Having a PCMCIA floppy is sucky when you only have one PCMCIA slot for two reasons. You can't use the floppy while using some other card and if you like to run a different OS every week you loose big because PCMCIA floppy drivers just don't exist for most things. I would have prefered an special purpose floppy connector that didn't have anything to do with the pcmcia.
A rule that seems to hold is that if a system notices you have a PCMCIA slot and does something to talk to it then you must have support for that floppy in order to use it. For example, under OS/2 if I want to use the floppy, I boot a configuration that doesn't load any pcmcia drivers. The Plan9 kernel has pcmcia support built in (but not for the floppy drive) so I have no chance of using the floppy under Plan9 (this makes installation a bitch).
If you plan to change OS's often or ever, I would recommend ordering the floppy sets from Compaq. It was about $40 or so and includes everything that came loaded on the hard disk originally. They come in about a dozen little packets and the reinstall order is important if you want certain things (like PCMCIA) to work but I forget the order right now.
I've used both the Chameleon ($nn) and the (free) Trumpet IP stacks. They both worked fairly well. The Chameleon stuff is a little confusing at first but far more flexible for the changing IP environs of a laptop on the move. The Chameleon people were very helpful in getting my Xircom ethernet card to work.
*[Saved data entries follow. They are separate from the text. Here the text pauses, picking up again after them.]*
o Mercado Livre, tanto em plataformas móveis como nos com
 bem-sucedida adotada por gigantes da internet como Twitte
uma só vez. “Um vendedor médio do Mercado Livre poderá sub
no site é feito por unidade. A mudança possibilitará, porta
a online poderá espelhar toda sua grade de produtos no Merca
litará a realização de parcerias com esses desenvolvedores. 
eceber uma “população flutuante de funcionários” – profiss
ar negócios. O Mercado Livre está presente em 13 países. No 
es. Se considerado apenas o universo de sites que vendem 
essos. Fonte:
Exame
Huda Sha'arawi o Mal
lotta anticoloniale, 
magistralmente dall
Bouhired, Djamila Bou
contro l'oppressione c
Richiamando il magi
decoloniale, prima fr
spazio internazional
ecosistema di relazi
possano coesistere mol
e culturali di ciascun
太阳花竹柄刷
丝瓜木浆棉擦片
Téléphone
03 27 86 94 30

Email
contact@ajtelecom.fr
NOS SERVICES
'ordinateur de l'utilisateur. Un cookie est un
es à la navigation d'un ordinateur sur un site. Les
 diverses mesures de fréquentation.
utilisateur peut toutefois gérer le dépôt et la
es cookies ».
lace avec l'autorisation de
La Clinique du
For reading mail I use Eudora.
Windows is not Unix. I was pretty frustrated that I could not move the mouse while the floppy was spinning. It made me angry.
At this moment I have my entire machine loaded with windows95. This is mainly so that I can write Java code when I'm away from my desk.
I'm using the IP stack that comes with windows95. It works well with my IBM ethernet card. I am also using the dial-up IP stack from time to time.
How to get the floppy to work well:
I also use the hibernate/standby program to switch whether I want the machine to sleep or save state and drop dead when I hit the purple button.
The Windows emulation is very good (it works) and it has the feel of a real operating system. It comes with dial up IP and a Web browser.
The bundled Fax software (FaxWorks) and terminal program (HyperAccess) are both quite good.
I bought TCP/IP 2.0 from IBM which allows you to use an ethernet card (see note about Xircom in the equipment section). This comes with telnet, ftp, ftpd, snmpd and a lot of other nice command line functions. The IP packages is very unix-feely, with directories named like etc and bin and things. You can even use an /etc/passwd file from your unix machine and the right thing will happen for remote logins.
I also bought the X Windows server. I works quite well also.
Eudora is still my mail reader of choice.
Overall, I rate it quite high. It's still not as homey as I'd like, tho.
There is no floppy support. You can use the floppy if you don't start up pcmcia services. If the floppy drive is removed you must reboot to use it again.
I use the Slakware distribution plus the APM BIOS patches by Stephen Rothwell (apm_bios.0.5.tar.gz). PCMCIA card services (pcmcia-cs-2.6.3a.tgz) will not work on kernel releases greater than 1.2.8.
There is no floppy support. You can use the floppy if you don't start up pcmcia services. If the floppy drive is removed you must reboot to use it again. See Xircom note in the equipment section.
See Ali Albayrak and Harald.T.Alvestrand's Linux on the Aero page.
Plan 9 is a very appealing OS, I have mixed feelings about it tho. It was certainly interesting to read about some of the decisions made in it's structure.